Don’t Fear Food
It's virtually impossible, no matter what you eat, to gain any fat in the post-workout period, which is roughly defined as the hour-long time frame after you finish lifting weights. While gaining fat during this period is highly improbable, it's highly probable that you will build some muscle during this same time frame, especially when your body receives the protein (and calories) it requires.

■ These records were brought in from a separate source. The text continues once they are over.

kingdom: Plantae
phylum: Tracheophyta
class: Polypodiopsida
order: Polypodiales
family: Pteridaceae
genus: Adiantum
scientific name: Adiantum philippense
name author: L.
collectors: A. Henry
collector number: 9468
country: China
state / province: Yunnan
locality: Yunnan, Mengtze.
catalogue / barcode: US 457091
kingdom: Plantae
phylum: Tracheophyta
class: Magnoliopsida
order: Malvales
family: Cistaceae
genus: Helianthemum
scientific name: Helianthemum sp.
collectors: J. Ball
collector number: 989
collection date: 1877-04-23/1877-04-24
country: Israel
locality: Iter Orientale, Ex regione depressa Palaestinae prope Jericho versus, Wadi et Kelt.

It all has to do with insulin, the hormone that carries glucose and amino acids to muscle cells. Broadly speaking, insulin has two choices, it can either shuttle glucose and protein to storage in fatty tissue and the liver, or it can deliver those nutrients directly to muscle cells where they're used to fuel, repair, and grow muscle. The path it takes is determined by exercise; if you're lifting weights or just finished lifting weights, insulin will take the nutrients directly to muscle instead of storing it. Muscle is particularly sensitive to insulin during this workout/post workout period, so if you want to build muscle/curves, it's imperative that you eat during what we call the "peri-workout" period, which is comprised of the period just before, during, and after a resistance workout. So temporarily forget your calorie fears. Temporarily forget your carb fears because this is when you need to provide your muscles with the material it needs to build those curves. In general, have a protein/carbohydrate drink about 45 minutes to an hour before a workout and a substantial amount of protein and carbohydrates after a workout. In a perfect world, you'd also sip a protein/carb drink during the workout, too, but at the very least, make sure you don't skimp on that post-workout meal.
The Juice Queen
I’m not talking about drug use; I’m talking about pulverized, concoctions of kale, seaweed, wheat grass, and whatever other vegetables or fruits the juicer is able to create. Vegetables and fruits contain simple sugars and more complex, harder-to-digest carbs. However, when you blend up fruits and vegetables, you're breaking down all those normally hard-to-digest carbs into very small pieces. Drink that stuff down, and you're virtually bypassing much of the digestive process. All of those sugars are presented to your bloodstream, and your pancreas releases a surge of insulin to counteract all that sugar. Insulin shuttles off some of the sugar to muscle cells and the rest are stored (in the liver or as body fat), but then insulin levels dip below baseline, and you get hungry again fast. If you give in to that hunger, you're ingesting more calories than you might normally have while extra, and unnecessary calories get stored as fat. What's more? if you do the juice thing often enough, you may develop some insulin resistance, which is the first step down the path to Type II diabetes. I'm not suggesting that you give up all juices. Drink them in moderation, eat them in their unpulverized, and natural state, or add a scoop of protein to your drink. The protein will prevent the big insulin surge, and in addition, gives your muscles some extra building blocks.